1: Note that this is substantially larger than the threshold in the paper (250 tokens); this increase is to support generalization to real bugs, which tend to occur in longer functions, and makes little difference in training time on this dataset (average functions span just ~100 tokens).

2: This affects both the timing (of lesser interest), and the batch size, which is strongly dictated by GPU memory and can make a large difference in ultimate performance (which is also why it is explicitly reported).

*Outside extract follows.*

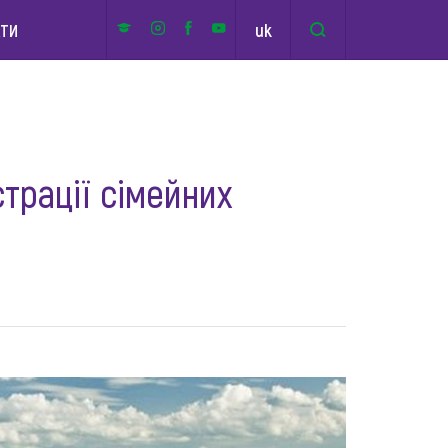
uk
КТИ
трації сімейних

The following results and variables should be reported for each run:

  • The highest joint localization & repair accuracy reached in 100 steps (the key metric) on the full 'eval' dataset, using the model that performed highest in this metric on the heldout data at training time. For completeness, please also report the corresponding no-bug prediction accuracy (indicates false alarm rate), bug localization accuracy, and bug repair accuracy (between parentheses).
  • Details pertaining to the run: the specific step at which that accuracy was achieved, the time taken per step, and the total number of parameters used by the model (printed at the start of training).
  • The hyper-parameters for this model: at least, the maximum batch size in terms of total tokens (batchers are grouped by similar sample size for efficiency -- users are encouraged to use the default (12,500) for comparability), the learning rate, and any details pertaining to the model architecture (new innovations, with paper, are encouraged!) and its dimensions.